> **EXERCISE DESCRIPTION**:
Report each line of the records below that holds the word "lines".

> **DATASET CONTENT**:
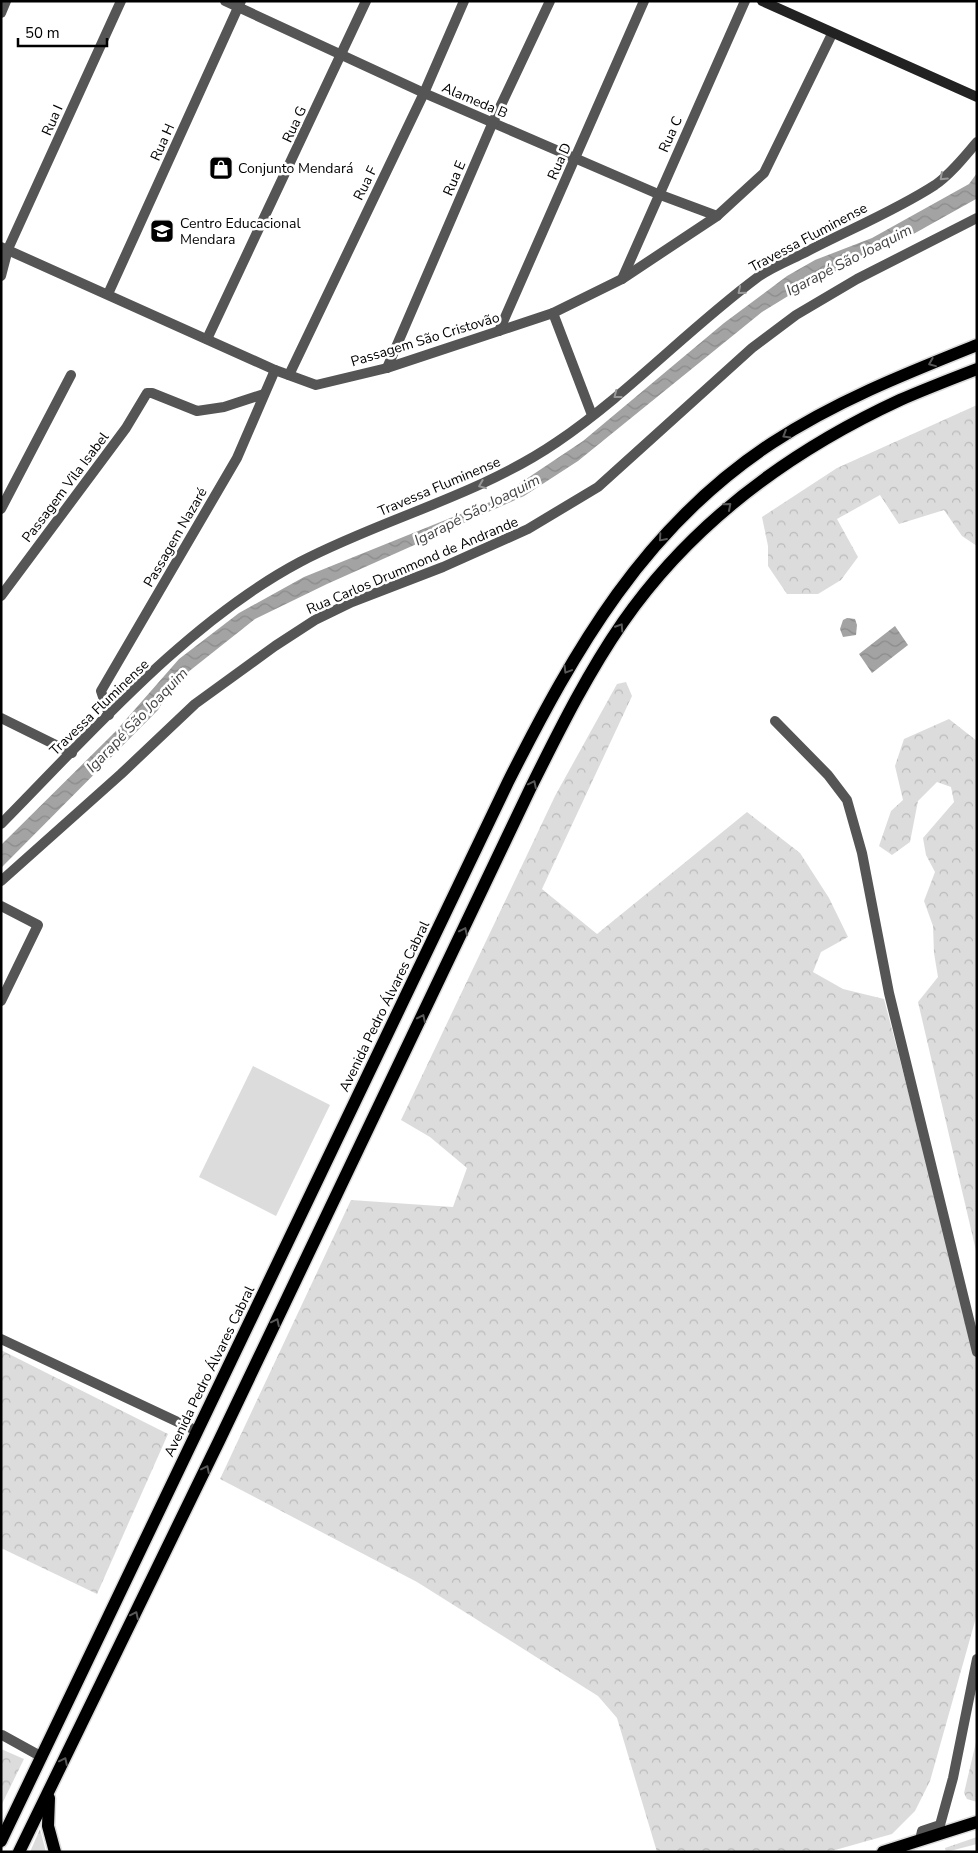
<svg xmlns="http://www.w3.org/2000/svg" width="978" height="1853" font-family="'Nunito Sans',sans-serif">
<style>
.grass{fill:url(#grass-tufts)}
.forest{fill:url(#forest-crowns)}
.pitch{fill:#dcdcdc}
.water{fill:url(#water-waves)}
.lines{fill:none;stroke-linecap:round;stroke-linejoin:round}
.primary-casing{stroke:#dbdbdb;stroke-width:15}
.street{stroke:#555;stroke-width:10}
.secondary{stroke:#222;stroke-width:10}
.primary{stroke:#000;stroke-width:12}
.oneway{stroke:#999}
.oneway2{stroke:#595959}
.labels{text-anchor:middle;stroke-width:5;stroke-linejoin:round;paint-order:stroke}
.street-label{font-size:14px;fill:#000;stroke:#fff}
.poi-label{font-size:14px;fill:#000;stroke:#fff;text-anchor:start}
.water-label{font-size:15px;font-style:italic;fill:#444;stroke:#fff}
</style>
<defs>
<pattern id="grass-tufts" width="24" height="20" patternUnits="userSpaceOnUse" patternTransform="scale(1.25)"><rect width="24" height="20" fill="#dcdcdc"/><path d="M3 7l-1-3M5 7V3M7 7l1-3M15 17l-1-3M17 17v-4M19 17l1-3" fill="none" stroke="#bbb"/></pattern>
<pattern id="forest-crowns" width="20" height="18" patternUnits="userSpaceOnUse" patternTransform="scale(1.25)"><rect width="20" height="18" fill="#dcdcdc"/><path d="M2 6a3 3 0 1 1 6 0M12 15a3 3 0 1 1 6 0" fill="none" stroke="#bbb"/></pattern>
<pattern id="water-waves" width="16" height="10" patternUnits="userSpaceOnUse" patternTransform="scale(1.25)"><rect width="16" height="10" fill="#a3a3a3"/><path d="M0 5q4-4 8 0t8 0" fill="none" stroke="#8b8b8b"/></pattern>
</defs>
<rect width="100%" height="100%" fill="#fff"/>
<g class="grass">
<polygon points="40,1829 46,1852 30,1852"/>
<polygon points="977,1837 977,1844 946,1852 945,1848"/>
</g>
<g class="forest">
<polygon points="977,405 977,546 962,536 944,510 899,524 880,495 837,519 858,557 841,580 818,594 787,594 768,566 768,546 762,517 837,468"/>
<polygon points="626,682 632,696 542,889 597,934 747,812 800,853 829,898 848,937 821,952 813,972 843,989 884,999 977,1355 977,1614 930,1781 915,1811 892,1834 828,1852 657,1852 617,1718 598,1696 417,1582 220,1479 351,1200 453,1207 467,1168 430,1137 401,1120 555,796 617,684"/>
<polygon points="949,719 977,741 977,1255 918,1002 938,977 934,953 933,926 924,901 935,872 926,855 923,838 954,802 951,787 937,782 918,801 910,842 892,855 879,846 891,811 903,800 895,766 904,739"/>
<polygon points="1,1350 168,1434 97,1594 1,1548"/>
<polygon points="977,1738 977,1802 967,1799 964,1793"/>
<polygon points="1,1749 24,1759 1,1806"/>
</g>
<polygon class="pitch" points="253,1066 330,1105 276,1216 199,1177"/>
<g class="water">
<polygon points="977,173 976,199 908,237 806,285 762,312 578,461 524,496 327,584 255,619 173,684 158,710 1,868 1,845 115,732 179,659 239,613 304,577 495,500 583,441 724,323 787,276 815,260 872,238 969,184"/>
<polygon points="847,618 855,619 857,625 856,635 843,637 840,629 843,620"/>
<polygon points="895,626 908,645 872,673 859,654"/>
</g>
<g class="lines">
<g class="primary-casing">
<g id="primary">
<polyline points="49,1798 48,1826 55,1852"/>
<path d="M1,1841L508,782C575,649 644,527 772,443C836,401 907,373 977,345"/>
<path d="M19,1852L219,1441L531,787C559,731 587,674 623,622C692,523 790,451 900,400C925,389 951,379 977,369"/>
<polyline points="883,1852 977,1822"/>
</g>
</g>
<g class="street">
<polyline points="225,1 424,93 658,194 717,216"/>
<polyline points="1,13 6,1"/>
<polyline points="1,247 275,370 316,385 387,368 553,313 622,279 717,216 764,173 832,34"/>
<polyline points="1,276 8,249 121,1"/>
<polyline points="622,279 745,1"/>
<polyline points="108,294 241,1"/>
<polyline points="553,313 592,415"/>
<polyline points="499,331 644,1"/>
<polyline points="207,339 366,1"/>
<polyline points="387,368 493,122 550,1"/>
<polyline points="289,375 424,93 464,1"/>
<polyline points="1,509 71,375"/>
<polyline points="1,596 126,428 147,393 152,393 197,411 224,407 264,394"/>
<polyline points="109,715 101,691 237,458 275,370"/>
<polyline points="1,718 72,753"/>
<polyline points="775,721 828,775 847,800 862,853 889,993 977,1352"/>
<path d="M1,824C90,734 187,622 300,562C384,518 478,496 557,442C629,393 688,329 758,277C772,267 790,260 806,252C848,230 895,211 935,185C951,174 964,157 977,142"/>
<polyline points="1,881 121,774 195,704 275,646 315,620 352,602 443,567 528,529 598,487 752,348 796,315 857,279 977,218"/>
<polyline points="1,906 38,925 1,1001"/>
<polyline points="1,1339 197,1431"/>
<polyline points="2,1735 42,1757"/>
<polyline points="920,1840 922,1831 940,1825 953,1778 977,1659"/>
</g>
<polyline class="secondary" points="762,1 977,97"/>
<use href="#primary" class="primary"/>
</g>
<defs><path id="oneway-chevron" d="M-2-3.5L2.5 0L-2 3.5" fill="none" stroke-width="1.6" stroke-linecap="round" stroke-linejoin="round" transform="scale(1.25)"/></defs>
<g class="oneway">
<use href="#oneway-chevron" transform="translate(943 177) rotate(137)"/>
<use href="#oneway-chevron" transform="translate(741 291) rotate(140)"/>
<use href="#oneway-chevron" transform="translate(617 395) rotate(142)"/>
<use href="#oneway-chevron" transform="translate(482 485) rotate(158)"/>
</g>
<g class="oneway2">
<use href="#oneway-chevron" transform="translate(932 363) rotate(158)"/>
<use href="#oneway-chevron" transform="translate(786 435) rotate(149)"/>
<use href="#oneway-chevron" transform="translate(728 506) rotate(-41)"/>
<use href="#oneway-chevron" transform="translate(662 538) rotate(131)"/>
<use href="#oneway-chevron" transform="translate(620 627) rotate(-57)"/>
<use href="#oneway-chevron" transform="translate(567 670) rotate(121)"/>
<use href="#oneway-chevron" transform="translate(533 784) rotate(-64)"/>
<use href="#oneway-chevron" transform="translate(464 931) rotate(-65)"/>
<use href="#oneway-chevron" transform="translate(422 1018) rotate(-65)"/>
<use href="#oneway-chevron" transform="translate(276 1322) rotate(-64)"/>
<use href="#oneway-chevron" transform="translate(206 1469) rotate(-64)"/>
<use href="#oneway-chevron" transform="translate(135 1615) rotate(-64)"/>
<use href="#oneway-chevron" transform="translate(64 1761) rotate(-64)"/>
</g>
<defs>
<g id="shop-square" transform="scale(1.25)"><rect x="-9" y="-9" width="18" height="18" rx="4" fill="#000" stroke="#fff"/><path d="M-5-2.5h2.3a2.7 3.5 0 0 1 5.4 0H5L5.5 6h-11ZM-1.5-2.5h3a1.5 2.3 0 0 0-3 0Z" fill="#fff"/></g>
<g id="school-square" transform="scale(1.25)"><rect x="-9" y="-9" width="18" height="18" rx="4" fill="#000" stroke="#fff"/><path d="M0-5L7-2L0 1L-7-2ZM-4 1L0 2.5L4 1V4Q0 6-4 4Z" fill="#fff"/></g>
</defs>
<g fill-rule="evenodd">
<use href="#shop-square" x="221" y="168"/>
<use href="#school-square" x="162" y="231"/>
</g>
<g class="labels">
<g class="street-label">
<text transform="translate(475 100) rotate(23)" y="5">Alameda B</text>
<text transform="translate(52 120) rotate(-66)" y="5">Rua I</text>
<text transform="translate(294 124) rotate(-65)" y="5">Rua G</text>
<text transform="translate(670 134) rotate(-66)" y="5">Rua C</text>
<text transform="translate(162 142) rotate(-66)" y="5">Rua H</text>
<text transform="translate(559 161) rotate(-66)" y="5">Rua D</text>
<text transform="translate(454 178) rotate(-67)" y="5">Rua E</text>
<text transform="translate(365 183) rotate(-64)" y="5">Rua F</text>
<text transform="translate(808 237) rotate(-28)" y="5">Travessa Fluminense</text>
<text transform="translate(425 339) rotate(-17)" y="5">Passagem São Cristovão</text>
<text transform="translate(439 486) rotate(-23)" y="5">Travessa Fluminense</text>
<text transform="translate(65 487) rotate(-53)" y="5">Passagem Vila Isabel</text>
<text transform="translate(175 537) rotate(-60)" y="5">Passagem Nazaré</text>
<text transform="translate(412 565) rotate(-23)" y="5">Rua Carlos Drummond de Andrande</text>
<text transform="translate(99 707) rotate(-44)" y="5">Travessa Fluminense</text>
<text transform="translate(384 1006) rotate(-64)" y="5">Avenida Pedro Álvares Cabral</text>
<text transform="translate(209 1371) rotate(-64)" y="5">Avenida Pedro Álvares Cabral</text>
</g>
<g class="poi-label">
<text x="238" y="173">Conjunto Mendará</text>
<text x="180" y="228">Centro Educacional<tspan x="180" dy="16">Mendara</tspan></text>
</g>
<g class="water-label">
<text transform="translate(849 260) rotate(-27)" y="5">Igarapé São Joaquim</text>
<text transform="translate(477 510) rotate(-27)" y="5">Igarapé São Joaquim</text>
<text transform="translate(137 720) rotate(-46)" y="5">Igarapé São Joaquim</text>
</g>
</g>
<rect width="978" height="1853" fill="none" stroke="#000000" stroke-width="5"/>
<path d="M18 38v8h89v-8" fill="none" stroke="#000000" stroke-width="2.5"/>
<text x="25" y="38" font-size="15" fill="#000000" stroke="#ffffff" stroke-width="4" paint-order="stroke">50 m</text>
</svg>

> **ANSWER TO THIS PROBLEM**:
.lines{fill:none;stroke-linecap:round;stroke-linejoin:round}
<g class="lines">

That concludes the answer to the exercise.